Problem to work on | Set down the data again word for word. Skip any pictures.

Task data |
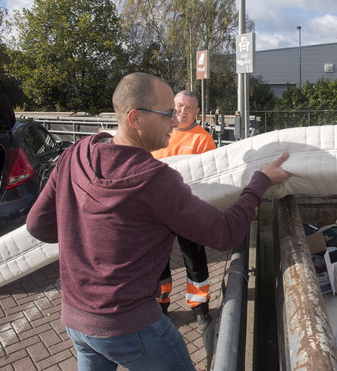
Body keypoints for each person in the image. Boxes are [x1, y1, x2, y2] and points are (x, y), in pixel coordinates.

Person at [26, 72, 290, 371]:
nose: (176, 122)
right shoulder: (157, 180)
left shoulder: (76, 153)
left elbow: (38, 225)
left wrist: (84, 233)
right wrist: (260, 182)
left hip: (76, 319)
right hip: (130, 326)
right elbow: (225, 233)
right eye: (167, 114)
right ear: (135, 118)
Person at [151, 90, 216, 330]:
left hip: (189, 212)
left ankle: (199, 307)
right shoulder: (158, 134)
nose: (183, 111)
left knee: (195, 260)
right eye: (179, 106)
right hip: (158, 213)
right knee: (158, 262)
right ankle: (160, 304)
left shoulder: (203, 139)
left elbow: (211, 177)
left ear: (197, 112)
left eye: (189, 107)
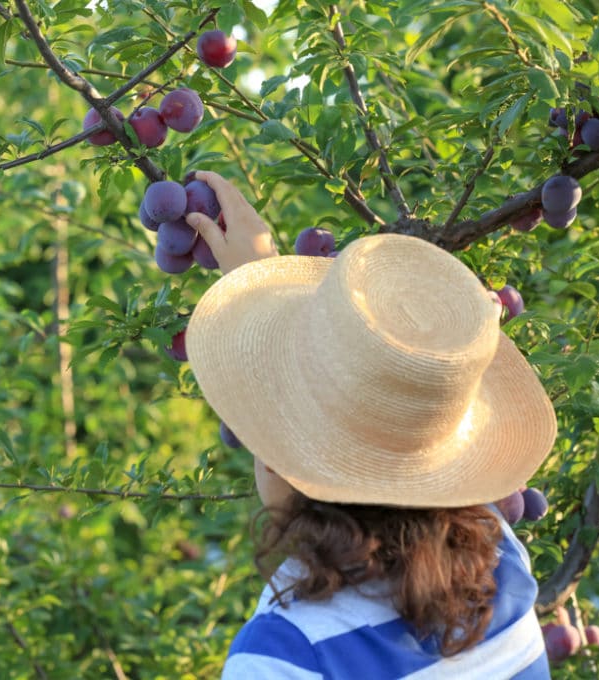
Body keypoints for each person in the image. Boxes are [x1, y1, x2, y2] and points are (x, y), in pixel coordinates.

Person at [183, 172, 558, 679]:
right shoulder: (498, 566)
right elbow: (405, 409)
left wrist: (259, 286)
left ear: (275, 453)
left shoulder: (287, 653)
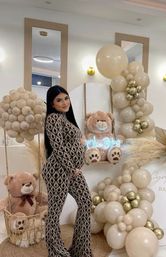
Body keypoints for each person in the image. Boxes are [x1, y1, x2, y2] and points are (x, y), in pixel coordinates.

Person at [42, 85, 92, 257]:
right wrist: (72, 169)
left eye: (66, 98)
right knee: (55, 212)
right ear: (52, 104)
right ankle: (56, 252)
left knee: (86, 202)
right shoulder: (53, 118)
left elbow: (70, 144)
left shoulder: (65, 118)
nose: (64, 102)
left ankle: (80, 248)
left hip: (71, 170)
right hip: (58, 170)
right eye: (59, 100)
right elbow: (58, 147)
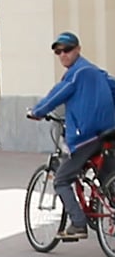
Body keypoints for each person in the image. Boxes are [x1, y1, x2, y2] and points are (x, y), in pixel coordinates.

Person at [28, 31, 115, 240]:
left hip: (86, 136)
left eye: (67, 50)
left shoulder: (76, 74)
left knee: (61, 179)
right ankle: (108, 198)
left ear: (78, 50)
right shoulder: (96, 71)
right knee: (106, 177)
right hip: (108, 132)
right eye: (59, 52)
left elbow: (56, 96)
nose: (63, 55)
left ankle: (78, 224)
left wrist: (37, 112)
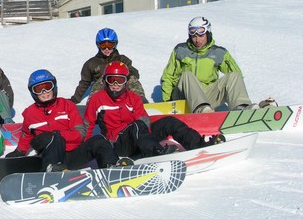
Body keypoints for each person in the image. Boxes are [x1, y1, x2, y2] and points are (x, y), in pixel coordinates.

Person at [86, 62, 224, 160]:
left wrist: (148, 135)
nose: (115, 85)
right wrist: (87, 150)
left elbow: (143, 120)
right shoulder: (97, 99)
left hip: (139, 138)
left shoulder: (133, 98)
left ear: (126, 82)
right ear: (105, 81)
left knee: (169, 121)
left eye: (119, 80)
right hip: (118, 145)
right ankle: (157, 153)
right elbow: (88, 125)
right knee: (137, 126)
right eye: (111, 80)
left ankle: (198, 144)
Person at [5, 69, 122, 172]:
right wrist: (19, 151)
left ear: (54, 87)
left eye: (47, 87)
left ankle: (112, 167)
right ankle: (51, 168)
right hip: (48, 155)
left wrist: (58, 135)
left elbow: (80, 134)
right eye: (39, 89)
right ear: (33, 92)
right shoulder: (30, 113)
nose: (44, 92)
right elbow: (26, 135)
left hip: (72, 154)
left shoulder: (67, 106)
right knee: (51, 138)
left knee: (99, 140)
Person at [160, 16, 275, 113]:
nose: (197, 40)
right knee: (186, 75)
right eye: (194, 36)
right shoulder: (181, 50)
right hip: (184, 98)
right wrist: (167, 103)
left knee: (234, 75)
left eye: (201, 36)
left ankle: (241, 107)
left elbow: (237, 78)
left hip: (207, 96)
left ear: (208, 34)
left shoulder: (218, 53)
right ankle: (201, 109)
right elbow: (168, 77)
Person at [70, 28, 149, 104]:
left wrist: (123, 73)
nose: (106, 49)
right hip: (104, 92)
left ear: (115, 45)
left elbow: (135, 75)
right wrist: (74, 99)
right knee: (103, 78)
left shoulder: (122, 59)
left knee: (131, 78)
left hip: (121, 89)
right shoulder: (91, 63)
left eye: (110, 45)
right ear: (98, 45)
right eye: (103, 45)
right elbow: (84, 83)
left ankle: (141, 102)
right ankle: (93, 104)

Finished task |
Body keypoints for each person in the image. Boxes are [x1, y1, x2, y2] and points are (x, y), in pixel coordinates.

Person at [26, 72, 290, 371]:
nose: (176, 122)
right shoulder: (157, 180)
left shoulder: (76, 153)
left elbow: (38, 225)
left wrist: (84, 233)
right wrist: (260, 182)
left hip: (76, 319)
right hip: (130, 326)
right elbow: (225, 233)
right eye: (167, 114)
right ear: (135, 118)
Person at [151, 90, 216, 330]:
left hip: (189, 212)
left ankle: (199, 307)
right shoulder: (158, 134)
nose: (183, 111)
left knee: (195, 260)
right eye: (179, 106)
right hip: (158, 213)
right knee: (158, 262)
right ankle: (160, 304)
left shoulder: (203, 139)
left elbow: (211, 177)
left ear: (197, 112)
left eye: (189, 107)
Body keypoints for each person in the image. Boxes are [x1, y1, x2, y2] and points are (x, y), in pixel coordinates.

Person at [183, 172, 558, 679]:
right shoulder: (498, 566)
right elbow: (405, 409)
left wrist: (259, 286)
left ear: (275, 453)
left shoulder: (287, 653)
Body keypoints for each person in the image. Boxes are [x1, y1, x2, y2] and points are (x, y), in pixel coordinates.

Person at [42, 85, 92, 257]:
right wrist: (72, 169)
left eye: (66, 98)
right knee: (55, 212)
right ear: (52, 104)
right ankle: (56, 252)
left knee: (86, 202)
right shoulder: (53, 118)
left elbow: (70, 144)
left shoulder: (65, 118)
nose: (64, 102)
left ankle: (80, 248)
left hip: (71, 170)
right hip: (58, 170)
right eye: (59, 100)
right elbow: (58, 147)
Body keypoints for each person in the image. Boxes are [x1, y1, x2, y2] and points are (x, y), in pixel coordinates.

Person at [28, 31, 115, 240]:
left hip: (86, 136)
left eye: (67, 50)
left shoulder: (76, 74)
left knee: (61, 179)
right ankle: (108, 198)
left ear: (78, 50)
right shoulder: (96, 71)
right knee: (106, 177)
right hip: (108, 132)
right eye: (59, 52)
left elbow: (56, 96)
nose: (63, 55)
left ankle: (78, 224)
left wrist: (37, 112)
Body keypoints for each person in the image. Boxes are [x1, y1, x2, y2] and points are (x, y), in pixel coordinates.

Person at [86, 62, 224, 160]:
left wrist: (148, 135)
nose: (115, 85)
right wrist: (87, 150)
left elbow: (143, 120)
right shoulder: (97, 99)
left hip: (139, 138)
left shoulder: (133, 98)
left ear: (126, 82)
right ear: (105, 81)
left knee: (169, 121)
left eye: (119, 80)
right hip: (118, 145)
right ankle: (157, 153)
right elbow: (88, 125)
right knee: (137, 126)
right eye: (111, 80)
left ankle: (198, 144)
Person at [5, 69, 122, 172]:
right wrist: (19, 151)
left ear: (54, 87)
left eye: (47, 87)
left ankle: (112, 167)
right ankle: (51, 168)
right hip: (48, 155)
left wrist: (58, 135)
left elbow: (80, 134)
right eye: (39, 89)
right ear: (33, 92)
right shoulder: (30, 113)
nose: (44, 92)
right elbow: (26, 135)
left hip: (72, 154)
left shoulder: (67, 106)
right knee: (51, 138)
left knee: (99, 140)
Person at [160, 16, 275, 113]:
nose: (197, 40)
right knee: (186, 75)
right eye: (194, 36)
right shoulder: (181, 50)
right hip: (184, 98)
right wrist: (167, 103)
left knee: (234, 75)
left eye: (201, 36)
left ankle: (241, 107)
left elbow: (237, 78)
left hip: (207, 96)
left ear: (208, 34)
left shoulder: (218, 53)
right ankle: (201, 109)
right elbow: (168, 77)
Person at [70, 28, 149, 104]:
left wrist: (123, 73)
nose: (106, 49)
right hip: (104, 92)
left ear: (115, 45)
left elbow: (135, 75)
right wrist: (74, 99)
right knee: (103, 78)
left shoulder: (122, 59)
left knee: (131, 78)
left hip: (121, 89)
right shoulder: (91, 63)
left eye: (110, 45)
right ear: (98, 45)
right eye: (103, 45)
right elbow: (84, 83)
left ankle: (141, 102)
right ankle: (93, 104)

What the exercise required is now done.